Software reliability refers to the probability of failure-free operation of a system. It is related to many aspects of software, including the testing process. Directly estimating software reliability by quantifying its related factors can be difficult. Testing is an effective sampling method to measure software reliability. Guided by the operational profile, software testing (usually black-box testing) can be used to obtain failure data, and an estimation model can be further used to analyze the data to estimate the present reliability and predict future reliability. Therefore, based on the estimation, the developers can decide whether to release the software, and the users can decide whether to adopt and use the software. Risk of using software can also be assessed based on reliability information. Advocates that the primary goal of testing should be to measure the dependability of tested software.
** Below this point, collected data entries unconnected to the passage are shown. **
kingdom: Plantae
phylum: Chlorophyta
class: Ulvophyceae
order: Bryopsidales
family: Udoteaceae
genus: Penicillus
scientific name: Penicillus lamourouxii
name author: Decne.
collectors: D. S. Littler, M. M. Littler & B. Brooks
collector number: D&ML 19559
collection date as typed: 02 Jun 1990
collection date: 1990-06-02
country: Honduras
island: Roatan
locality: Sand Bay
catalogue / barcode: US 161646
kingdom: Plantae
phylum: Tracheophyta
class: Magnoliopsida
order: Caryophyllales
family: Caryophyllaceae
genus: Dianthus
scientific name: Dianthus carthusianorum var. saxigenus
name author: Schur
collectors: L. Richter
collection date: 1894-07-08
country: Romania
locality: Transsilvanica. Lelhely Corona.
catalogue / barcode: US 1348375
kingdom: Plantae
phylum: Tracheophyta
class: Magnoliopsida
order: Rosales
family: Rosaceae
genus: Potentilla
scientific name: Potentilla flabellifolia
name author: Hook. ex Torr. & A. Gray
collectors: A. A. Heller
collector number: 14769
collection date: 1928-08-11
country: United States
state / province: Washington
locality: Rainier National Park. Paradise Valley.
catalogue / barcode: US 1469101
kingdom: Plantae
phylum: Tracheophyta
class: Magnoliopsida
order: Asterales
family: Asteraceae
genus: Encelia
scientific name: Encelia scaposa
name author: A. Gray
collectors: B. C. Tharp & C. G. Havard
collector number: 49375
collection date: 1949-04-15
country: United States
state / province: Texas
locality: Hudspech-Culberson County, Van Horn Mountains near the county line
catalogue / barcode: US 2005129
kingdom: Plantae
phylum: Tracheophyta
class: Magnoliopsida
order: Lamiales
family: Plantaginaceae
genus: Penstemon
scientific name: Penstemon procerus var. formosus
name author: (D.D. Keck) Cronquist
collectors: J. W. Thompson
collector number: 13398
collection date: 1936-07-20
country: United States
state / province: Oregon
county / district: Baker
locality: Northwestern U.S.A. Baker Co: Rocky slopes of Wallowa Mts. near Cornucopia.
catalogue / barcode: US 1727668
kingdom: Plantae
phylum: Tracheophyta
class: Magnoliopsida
There is agreement on the intuitive meaning of dependable software: it does not fail in unexpected or catastrophic ways. Robustness testing and stress testing are variances of reliability testing based on this simple criterion.
The robustness of a software component is the degree to which it can function correctly in the presence of exceptional inputs or stressful environmental conditions. Robustness testing differs with correctness testing in the sense that the functional correctness of the software is not of concern. It only watches for robustness problems such as machine crashes, process hangs or abnormal termination. The oracle is relatively simple; therefore robustness testing can be made more portable and scalable than correctness testing. This research has drawn more and more interests recently, most of which uses commercial operating systems as their target.
Stress testing, or load testing, is often used to test the whole system rather than the software alone. In such tests the software or system are exercised with or beyond the specified limits. Typical stress includes resource exhaustion, bursts of activities, and sustained high loads.